Quantum Graph Neural Networks (QGNNs) offer a promising approach to combining quantum computing with graph-structured data processing. While classical Graph Neural Networks (GNNs) are scalable and robust, existing QGNNs often lack flexibility due to graph-specific quantum circuit designs, limiting their applicability to diverse real-world problems. To address this, we propose a versatile QGNN framework inspired by GraphSAGE, using quantum models as aggregators. We integrate inductive representation learning techniques with parameterized quantum convolutional and pooling layers, bridging classical and quantum paradigms. The convolutional layer is flexible, allowing tailored designs for specific tasks.
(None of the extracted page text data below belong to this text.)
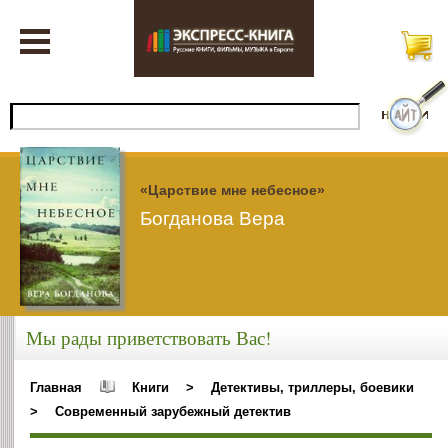
«Царствие мне небесное»
Богданова Вера
Мы рады приветствовать Вас!
Главная
Книги
>
Детективы, триллеры, боевики
>
Современный зарубежный детектив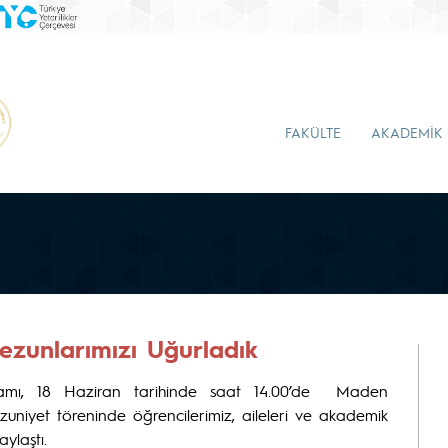
FAKÜLTE
AKADEMİK
zunlarımızı Uğurladık
amı, 18 Haziran tarihinde saat 14.00’de Maden
ezuniyet töreninde öğrencilerimiz, aileleri ve akademik
ylaştı.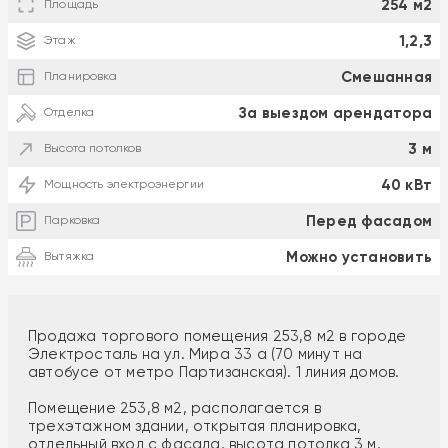
254 м2
Площадь
1,2,3
Этаж
Смешанная
Планировка
За выездом арендатора
Отделка
3 м
Высота потолков
40 кВт
Мощность электроэнергии
Перед фасадом
Парковка
Можно установить
Вытяжка
Продажа торгового помещения 253,8 м2 в городе
Электросталь на ул. Мира 33 а (70 минут на
автобусе от метро Партизанская). 1 линия домов.
Помещение 253,8 м2, располагается в
трехэтажном здании, открытая планировка,
отдельный вход с фасада, высота потолка 3 м,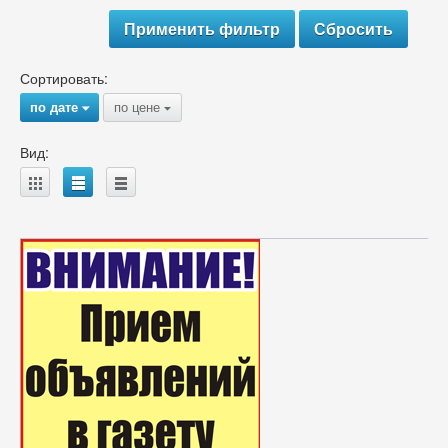
Сортировать:
по дате
по цене
{
{
Вид:
A
B
C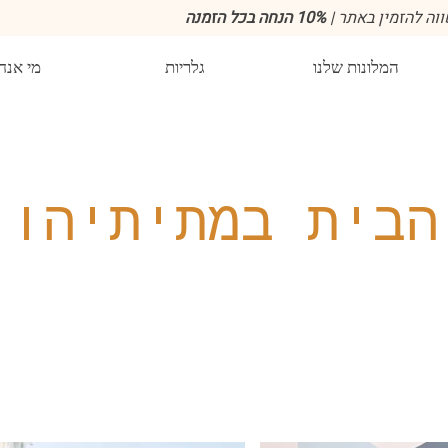
וה להזמין באתר |
10% הנחה בכל הזמנה
המלונות שלנו
גלריות
מי אנח
הבית במתיתיהו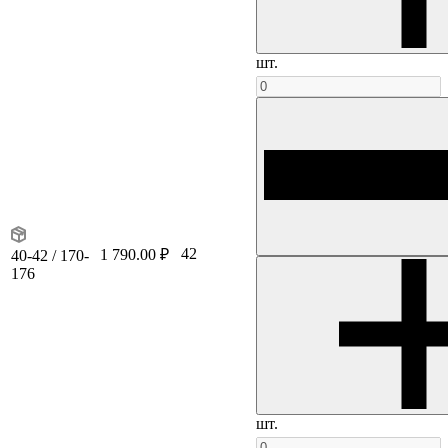
шт.
42
1 790.00 ₽
40-42 / 170-
176
шт.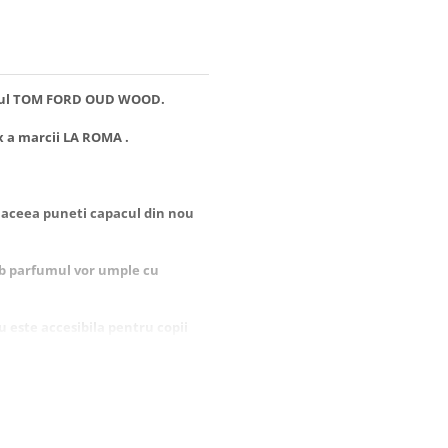
ul
TOM FORD OUD WOOD.
x a marcii LA ROMA .
pa aceea puneti capacul din nou
orb parfumul vor umple cu
u este accesibila pentru copii
 aroma mai proaspata!
 sau parfumul sa nu intre in
t fi deteriorate.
Benchmarked on a node regression task with the QM9 dataset, our framework, using a single minimal circuit for all aggregation steps, handles molecules with varying numbers of atoms without changing qubits or circuit architecture. While classical GNNs achieve higher training performance, our quantum approach remains competitive and often shows stronger generalization as molecular complexity increases. We also observe faster learning in early training epochs. To mitigate trainability limitations of a single-circuit setup, we extend the framework with multiple quantum aggregators on QM9. Assigning distinct circuits to each hop substantially improves training performance across all cases. Additionally, we numerically demonstrate the absence of barren plateaus as qubit numbers increase, suggesting that the proposed model can scale to larger, more complex graph-based problems.

Paper Structure

This paper contains 15 sections, 18 equations, 8 figures, 2 tables, 1 algorithm.

Figures (8)

  • Figure 1: Illustration of the GraphSAGE framework. (a) Aggregation steps: agg1 and agg2, generate the message which is then passed to the target node $v$ for $k=2$ hops. (b) Transformation of an input graph (left) into a computation graph (right), where nodes represent feature embeddings and edges indicate information flow. Gray boxes denote Multi-Layer Perceptrons (MLPs), which aggregate neighboring embeddings through modular transformations, enabling accurate node representations.
  • Figure 2: QGNN framework.
  • Figure 4: Schematic representation of the second convolutional unitary $W$, acting on two neighboring qubits. Each layer comprises of CZ gates applied to alternating qubit pairs, enclosed by parameterized general single-qubit rotations $R_G$. The single qubit gates: $R_Z, R_Y$, and, $R'_Y$ also are parametrized with different tunable angles.
  • Figure 5: Schematic representation of the QGCN circuit. The QGCN takes as input an $n$-qubit quantum state $\rho_{\text{in}}$ and processes it through a sequence of $L$ alternating convolutional (C) and pooling (P) layers. In each convolutional layer, parameterized quantum gates perform unitary transformations $W$ on pairs of neighboring qubits. The pooling layers then reduce the number of qubits by tracing out half of them between layers. After the last pooling layer, the circuit produces the output state $\rho_{\mathrm{out}}^{\bm{\theta}_v}$.
  • Figure 6: Comparison of training and testing performance for GNN (classical) and QGNN (quantum) models on molecules from the QM9 dataset, with all results obtained over 300 epochs. The markers are accompanied by dashed lines in their corresponding colors: circular and diamond markers distinguish the GNN's train and test results, respectively, while square and triangular markers represent the QGNN's train and test results. (a) and (b) present the R² score and Loss respectively for Case 1.